The new year is off to a bad start for workers as two textile factories employing over 4000 workers are considering retrenching an undisclosed number in anticipation of the projected economic slowdown in 2023.
Lesotho Precious Garments and Hippo Knitting are the two factories considering laying off some of their workers to stabilise their operations.
Lesotho Precious Garments employs about 3800 workers, while Hippo Knitting employs around 900 workers.
In a letter dated January 11 addressed to factory unions, Lesotho Precious Garments has suggested for workers who have reached retirement age to come forth for termination of their contracts, while others have been encouraged to take voluntary resignations.
The firm has blamed the Russia/Ukraine war’s effect on the global economy among the factors likely to affect its operations.
Hippo Knitting on the other hand has called trade unions to a meeting where it plans to discuss the impending retrenchments it has planned. The meeting is scheduled for next week.
“Management of Lesotho Precious Garments wishes to inform your good office that on account of the ongoing economic meltdown affecting the African and Asian countries, which crisis was precipitated by ongoing war between Russia and Ukraine and other factors are beyond the control of the company, the operations of the company are going to going to be affected,” Precious Garments said in the letter.
“The company informs your good office that it is likely to face some retrenchments from the beginning of this year 2023. A glimpse of a job shortage was observed during the just ended festive season where people who were engaged to do special and urgent orders had to be sent back home earlier than the agreed timeframe, and there are clear signs that more and more of such incidences will replicate themselves. The experts have advised that the crisis is likely to ensue for the larger period of 2023.”
“Against the above stated background, the company wishes to inform all relevant stakeholders of the said development. Even though the schedule of engagement is going to be released soon, the company finds it of great importance that alternative measures aimed at remedying the situation be considered by all concerned.”
The company then made some proposals for consideration by the stakeholders.
“A voluntary resignation aimed at securing the long services can be taken, and all employees who have exceeded the statutory retirement age are also encouraged to approach management for arrangement that lead to mutual termination plans.
“This proposal becomes very ideal now that the buyers had on number of occasions advised the company to refrain from making people who have reached statutory retirement age to continue working.
“Further and more proposals will be made as the year starts and extensive consultations for all concerned will further be made to all who will be concerned. A follow up correspondence on the same matter will be made in the upcoming weeks of the year.”

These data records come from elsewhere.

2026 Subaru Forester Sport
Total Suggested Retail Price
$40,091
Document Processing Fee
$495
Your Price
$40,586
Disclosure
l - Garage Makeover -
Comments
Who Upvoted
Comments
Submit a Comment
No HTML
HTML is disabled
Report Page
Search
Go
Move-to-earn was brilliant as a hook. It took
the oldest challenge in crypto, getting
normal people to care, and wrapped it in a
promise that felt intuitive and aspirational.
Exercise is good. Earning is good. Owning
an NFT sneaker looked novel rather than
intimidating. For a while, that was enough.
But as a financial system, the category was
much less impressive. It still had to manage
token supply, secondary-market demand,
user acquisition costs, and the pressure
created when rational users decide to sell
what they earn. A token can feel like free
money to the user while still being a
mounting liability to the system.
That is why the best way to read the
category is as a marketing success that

Samuel Mokhele, the secretary general of the National Clothing, Textile and Allied Workers Union (NACTWU) said there was nothing much they could they do.
“At the moment we as the union have no move to make as these are mere forecasts and we are yet to discuss them. We will monitor the situation to ensure that all processes are done by the book, and also discuss possible solutions for a way forward,” Mokhele said.
Lesotho’s textile sector is estimated to have offloaded over 10 000 workers since the onset of Covid-19 in 2020 to date, and a further jobs carnage is likely to worsen the existing socio-economic challenges in the country.